Consider the convex body $S_r \subset \mathbb{R}^n$ defined as follows
$$S_r := \{ \mathbb{x} \in \mathbb{R}^n : \| A \mathbb{x}\| \leq r \}$$
for some invertible $n \times n$ matrix $A$ and some real constant $r > 0$. Here, $\|\cdot \|$ denotes the Euclidean norm.

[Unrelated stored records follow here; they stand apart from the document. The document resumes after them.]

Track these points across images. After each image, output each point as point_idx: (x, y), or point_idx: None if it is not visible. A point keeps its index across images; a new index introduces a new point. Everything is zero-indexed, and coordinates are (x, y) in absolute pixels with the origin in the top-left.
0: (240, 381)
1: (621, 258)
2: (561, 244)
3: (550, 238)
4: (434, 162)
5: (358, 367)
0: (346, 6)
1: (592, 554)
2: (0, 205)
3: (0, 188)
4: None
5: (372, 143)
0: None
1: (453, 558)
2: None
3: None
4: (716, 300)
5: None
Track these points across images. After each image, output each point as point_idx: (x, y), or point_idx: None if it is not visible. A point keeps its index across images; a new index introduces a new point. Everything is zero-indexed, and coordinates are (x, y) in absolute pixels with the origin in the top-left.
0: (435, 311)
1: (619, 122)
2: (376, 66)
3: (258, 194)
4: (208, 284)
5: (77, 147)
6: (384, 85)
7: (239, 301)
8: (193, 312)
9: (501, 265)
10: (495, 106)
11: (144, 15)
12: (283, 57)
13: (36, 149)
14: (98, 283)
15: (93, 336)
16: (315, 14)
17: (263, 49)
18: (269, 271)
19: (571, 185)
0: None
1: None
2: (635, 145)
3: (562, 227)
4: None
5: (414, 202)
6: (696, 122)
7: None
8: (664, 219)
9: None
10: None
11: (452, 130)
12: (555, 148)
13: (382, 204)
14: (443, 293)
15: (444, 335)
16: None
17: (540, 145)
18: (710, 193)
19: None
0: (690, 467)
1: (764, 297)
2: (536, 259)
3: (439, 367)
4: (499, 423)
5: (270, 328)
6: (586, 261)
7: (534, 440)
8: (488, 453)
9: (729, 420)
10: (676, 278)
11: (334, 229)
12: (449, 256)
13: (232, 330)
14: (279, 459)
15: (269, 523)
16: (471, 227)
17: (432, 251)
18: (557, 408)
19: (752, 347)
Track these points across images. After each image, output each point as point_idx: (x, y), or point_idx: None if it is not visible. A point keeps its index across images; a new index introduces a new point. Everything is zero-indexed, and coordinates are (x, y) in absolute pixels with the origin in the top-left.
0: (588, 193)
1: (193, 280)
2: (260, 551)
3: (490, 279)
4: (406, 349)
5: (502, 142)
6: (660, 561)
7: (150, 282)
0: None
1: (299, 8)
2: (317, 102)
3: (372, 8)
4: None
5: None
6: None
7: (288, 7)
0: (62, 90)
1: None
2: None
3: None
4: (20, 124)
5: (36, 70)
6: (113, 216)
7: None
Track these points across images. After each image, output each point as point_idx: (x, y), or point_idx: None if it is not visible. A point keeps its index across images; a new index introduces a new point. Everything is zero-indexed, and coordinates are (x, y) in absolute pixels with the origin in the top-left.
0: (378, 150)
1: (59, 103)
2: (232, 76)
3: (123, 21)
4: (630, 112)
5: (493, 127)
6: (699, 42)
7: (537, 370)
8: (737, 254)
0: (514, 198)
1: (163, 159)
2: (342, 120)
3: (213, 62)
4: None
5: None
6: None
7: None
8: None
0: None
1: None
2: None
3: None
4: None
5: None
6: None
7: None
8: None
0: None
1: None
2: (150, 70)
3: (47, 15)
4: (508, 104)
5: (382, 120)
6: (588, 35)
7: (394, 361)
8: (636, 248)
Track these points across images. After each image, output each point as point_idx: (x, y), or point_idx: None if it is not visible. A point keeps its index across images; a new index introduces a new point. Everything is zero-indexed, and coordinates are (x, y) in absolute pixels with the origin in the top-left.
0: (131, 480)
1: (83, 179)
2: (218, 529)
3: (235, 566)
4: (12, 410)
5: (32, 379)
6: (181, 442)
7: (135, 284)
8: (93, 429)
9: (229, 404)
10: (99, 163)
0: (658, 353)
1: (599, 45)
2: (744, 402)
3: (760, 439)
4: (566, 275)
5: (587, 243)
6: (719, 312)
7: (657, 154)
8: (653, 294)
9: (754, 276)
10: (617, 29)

How is the volume of $S_r$ calculated?
Note that the Lebesgue measure and the Euclidean norm are rotation invariant.
Note that $x \in S_r$ iff $|x^T A^TA x| \le r$ and since $A^TA$ is symmetric and positive definite there is a unitary $U$ and a diagonal $\Lambda$ such that $A^TA = U \Lambda U^T$.
Hence the volume of $S_r$ is the same as the volume of $\{x | \sum_k \lambda_k x_k^2 \le r^2 \} = \{x | \sum_k ({ \sqrt{\lambda_k} x_k})^2 \le r^2 \} = \{({r x_1 \over \sqrt{\lambda_1}},...,{r x_n \over \sqrt{\lambda_n}}) | \|x\| \le 1 \}$.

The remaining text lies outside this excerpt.